Assignment of the somatic A/B compartments to chromatin domains in giant transcriptionally active lampbrush chromosomes

The three-dimensional configuration of the eukaryotic genome is an emerging area of research. Chromosome conformation capture outlined genome segregation into large scale A and B compartments corresponding mainly to transcriptionally active and repressive chromatin. It remains unknown how the compartmentalization of the genome changes in growing oocytes of animals with hypertranscriptional type of oogenesis. In this type of oogenesis, highly elongated chromosomes, called lampbrush chromosomes, acquire a characteristic chromomere-loop appearance, representing one of the classical model systems for studying the structural and functional organization of chromatin domains.
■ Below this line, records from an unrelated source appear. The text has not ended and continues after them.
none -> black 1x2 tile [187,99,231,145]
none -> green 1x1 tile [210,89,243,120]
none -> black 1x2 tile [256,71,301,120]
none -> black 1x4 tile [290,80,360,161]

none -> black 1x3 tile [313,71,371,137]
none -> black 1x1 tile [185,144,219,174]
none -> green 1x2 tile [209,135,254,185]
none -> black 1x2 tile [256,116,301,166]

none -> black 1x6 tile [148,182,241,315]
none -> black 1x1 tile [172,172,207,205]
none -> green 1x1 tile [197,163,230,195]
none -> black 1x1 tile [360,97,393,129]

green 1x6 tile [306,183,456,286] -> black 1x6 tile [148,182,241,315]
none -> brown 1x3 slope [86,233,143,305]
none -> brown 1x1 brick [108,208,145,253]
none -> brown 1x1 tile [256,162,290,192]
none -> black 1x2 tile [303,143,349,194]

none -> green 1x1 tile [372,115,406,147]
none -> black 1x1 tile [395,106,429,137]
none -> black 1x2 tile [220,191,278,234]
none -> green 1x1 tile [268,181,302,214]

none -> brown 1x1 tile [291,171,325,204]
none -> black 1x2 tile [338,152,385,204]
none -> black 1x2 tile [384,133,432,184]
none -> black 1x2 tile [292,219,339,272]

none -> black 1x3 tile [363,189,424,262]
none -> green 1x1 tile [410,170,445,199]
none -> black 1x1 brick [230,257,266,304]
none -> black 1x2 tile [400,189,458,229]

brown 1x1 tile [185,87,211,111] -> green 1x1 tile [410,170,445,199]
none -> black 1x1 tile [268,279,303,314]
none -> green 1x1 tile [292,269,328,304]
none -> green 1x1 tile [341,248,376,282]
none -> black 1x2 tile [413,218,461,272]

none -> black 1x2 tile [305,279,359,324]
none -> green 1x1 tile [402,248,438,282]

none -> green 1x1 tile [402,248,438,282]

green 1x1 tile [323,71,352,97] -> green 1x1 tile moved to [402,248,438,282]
Here, we compared the distribution of A/B compartments in chicken somatic cells with chromatin domains in lampbrush chromosomes. We found that in lampbrush chromosomes, the extended chromatin domains, restricted by compartment boundaries in somatic cells, disintegrate into individual chromomeres. Next, we performed FISH-mapping of the genomic loci, which belong to A or B chromatin compartments as well as to A/B compartment transition regions in embryonic fibroblasts on isolated lampbrush chromosomes. We established, that in chicken lampbrush chromosomes, clusters of dense compact chromomeres bearing short lateral loops and enriched with repressive epigenetic modifications generally correspond to constitutive B compartments in somatic cells. These results suggest that gene-poor regions tend to be packed into chromomeres. Clusters of small loose chromomeres with relatively long lateral loops show no obvious correspondence with either A or B compartment identity. Some genes belonging to facultative B (sub-) compartments can be tissue-specifically transcribed during oogenesis, forming distinct lateral loops.